Some tough questions for automakers about fuel cells

Toyota Fuel Cell

Hydrogen fuel-cell vehicles (FCVs) are not the future – they’re here. The 2015 Hyundai Tucson Fuel Cell has been available for lease since June. Toyota’s offering is scheduled to go on sale a year from now, followed by Honda’s in 2016 (all of these will initially be sold only in California).

Many EV experts are dismissive of fuel cells, notably Elon Musk and his colleagues at Tesla, who have written in detail about why they believe battery-electric vehicles (BEVs) are superior. (Note that both are electric vehicles, because both use an electric motor. It’s the energy storage medium that’s different.)

The main spokesman for the other side is Toyota. It has discontinued its RAV4 EV, its executives have stated that hydrogen is a better solution (with the possible exception of short-distance city driving), and its Lexus subsidiary has run ads ridiculing battery EVs.

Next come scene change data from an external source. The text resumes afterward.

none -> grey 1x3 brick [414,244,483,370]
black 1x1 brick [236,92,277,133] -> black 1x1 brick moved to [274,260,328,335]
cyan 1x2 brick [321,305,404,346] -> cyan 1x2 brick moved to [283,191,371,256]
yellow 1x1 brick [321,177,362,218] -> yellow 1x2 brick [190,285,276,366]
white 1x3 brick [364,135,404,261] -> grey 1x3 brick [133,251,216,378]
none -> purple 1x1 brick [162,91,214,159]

Some believe that the reawakened interest in fuel cells is mostly thanks to the California Air Resources Board, which recently modified its ZEV regulations in a way that incentivizes automakers to go the hydrogen route.

Hyundai Tucson Fuel Cell

Others believe there could be room in the market for both technologies, and that setting up an artificial hydrogen-vs-lithium smackdown could hurt the larger cause of zero-emission transportation. A recent feature article in Charged discussed the pros and cons of each option.

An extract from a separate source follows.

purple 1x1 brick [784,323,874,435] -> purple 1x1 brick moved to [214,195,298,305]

Our colleague John Voelcker of Green Car Reports has neatly summed up the side of the FCV skeptics. He has compiled a list of questions that he thinks execs at Hyundai, Toyota, and Honda should be prepared to respond to. Among them:

  • The main advantage of FCVs is that they can refuel faster than BEVs. But that may not be the case forever – faster charging times are a top goal for researchers, and solutions are already in the pipeline. If an affordable BEV in 2020 can recharge in 12 to 15 minutes, how much of an advantage will FCVs have then?
     
  • How much of a disadvantage for early adopters is having to travel 10 to 30 miles to a hydrogen fueling station, compared to the home and/or workplace charging used for the majority of EV miles?
     
  • A small but vocal lobby has advocated for electric cars for 20 years now. Where is the similar groundswell of fuel-cell advocates?
     
  • What sector of private enterprise sees a profit-making business in selling hydrogen? Who will risk the capital to build thousands of hydrogen fueling stations at $1 million to $3 million apiece?
     
  • A kilowatt-hour of energy will propel a BEV 3 to 4 miles. A kilowatt-hour of energy used to make hydrogen produces perhaps one-third that distance. Why is making hydrogen a good use of energy for transportation?
     
  • Most of the available research indicates that the wells-to-wheels carbon footprint of a hydrogen-fueled vehicle is worse than that of a BEV. Comments?
     
  • Have you studied the lifecycle carbon emissions, including manufacturing, of FCVs?

Trenchant questions indeed. Will any of the automakers deign to answer? Charged has come up with a couple more to add to the list:

  • What’s the operational cost per mile? Is it as cheap as that of a BEV?
     
  • Other things being equal, could an FCV ever touch the performance of an BEV such as the Model S? Could anyone build a fuel cell sedan that does 0-60 in 3.2 seconds – for any price?